Topping is the indiscriminate cutting of tree branches to stubs or lateral branches that are not large enough to assume the terminal role. It is perhaps the most harmful tree pruning practice and is not an acceptable pruning technique. Topping often removes 50 – 100% of the leaf bearing crown. Because leaves are the food factories of a tree, removing them can temporarily starve the tree.

Homeowners sometimes feel that their trees have become too large for their property and fear that tall trees may pose a hazard. Topping is not a viable method of height reduction and will make a tree more hazardous in the long run.

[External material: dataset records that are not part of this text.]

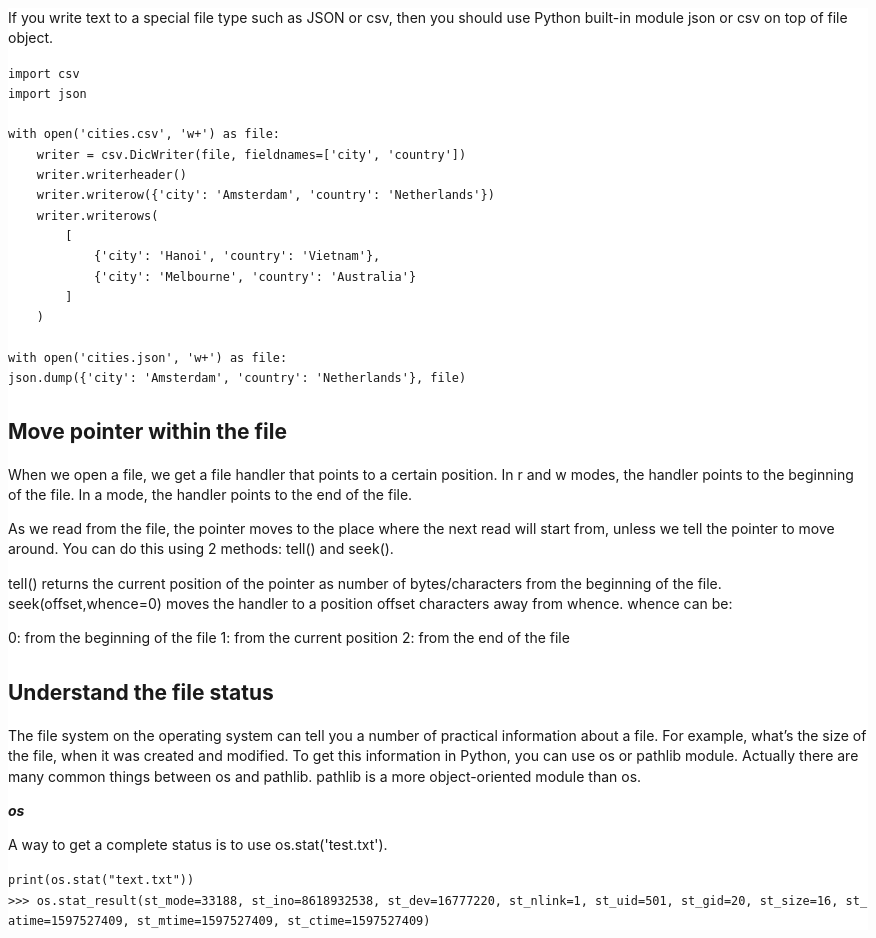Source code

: If you write text to a special file type such as JSON or csv, then you should use Python built-in module json or csv on top of file object.

```
import csv
import json

with open('cities.csv', 'w+') as file:
    writer = csv.DicWriter(file, fieldnames=['city', 'country'])
    writer.writerheader()
    writer.writerow({'city': 'Amsterdam', 'country': 'Netherlands'})
    writer.writerows(
        [
            {'city': 'Hanoi', 'country': 'Vietnam'},
            {'city': 'Melbourne', 'country': 'Australia'}
        ]
    )

with open('cities.json', 'w+') as file:
json.dump({'city': 'Amsterdam', 'country': 'Netherlands'}, file)

```

## Move pointer within the file
When we open a file, we get a file handler that points to a certain position. In r and w modes, the handler points to the beginning of the file. In a mode, the handler points to the end of the file.

As we read from the file, the pointer moves to the place where the next read will start from, unless we tell the pointer to move around. You can do this using 2 methods: tell() and seek().

tell() returns the current position of the pointer as number of bytes/characters from the beginning of the file. seek(offset,whence=0) moves the handler to a position offset characters away from whence. whence can be:

0: from the beginning of the file
1: from the current position
2: from the end of the file

## Understand the file status
The file system on the operating system can tell you a number of practical information about a file. For example, what’s the size of the file, when it was created and modified. To get this information in Python, you can use os or pathlib module. Actually there are many common things between os and pathlib. pathlib is a more object-oriented module than os.

***os***

A way to get a complete status is to use os.stat('test.txt').

```
print(os.stat("text.txt"))
>>> os.stat_result(st_mode=33188, st_ino=8618932538, st_dev=16777220, st_nlink=1, st_uid=501, st_gid=20, st_size=16, st_atime=1597527409, st_mtime=1597527409, st_ctime=1597527409)
```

The severity of the pruning triggers a kind of survival mechanism. The tree activates latent buds, forcing the rapid growth of multiple shoots below each cut. The tree needs to put out a new crop of leaves as soon as possible. It needs all of its leaves so that it can manufacture food for the trunk and roots. If the tree does not have the stored energy reserves to do so, it will be weakened and may die. The shoots develop from buds near the surface of the old branches. Unlike normal branches that develop in a socket of overlapping wood tissues, these new shoots are anchored only in the outermost layers of the parent branches. The new shoots grow quickly and are prone to breaking, especially during windy conditions. A regrown limb never has the structural integrity of the original. While the homeowners’ goal was to reduce the height of the tree to make it safer, it actually makes the tree more hazardous.

The pruning practices below are some possible alternatives to tree topping:

Crown Cleaning – the removal of dead, diseased, crossing or defective limbs to improve the health and structure of the tree.

Crown Thinning – crown cleaning with the additional removal of selected branches to increase light penetration and wind movement, and to decrease weight in the canopy.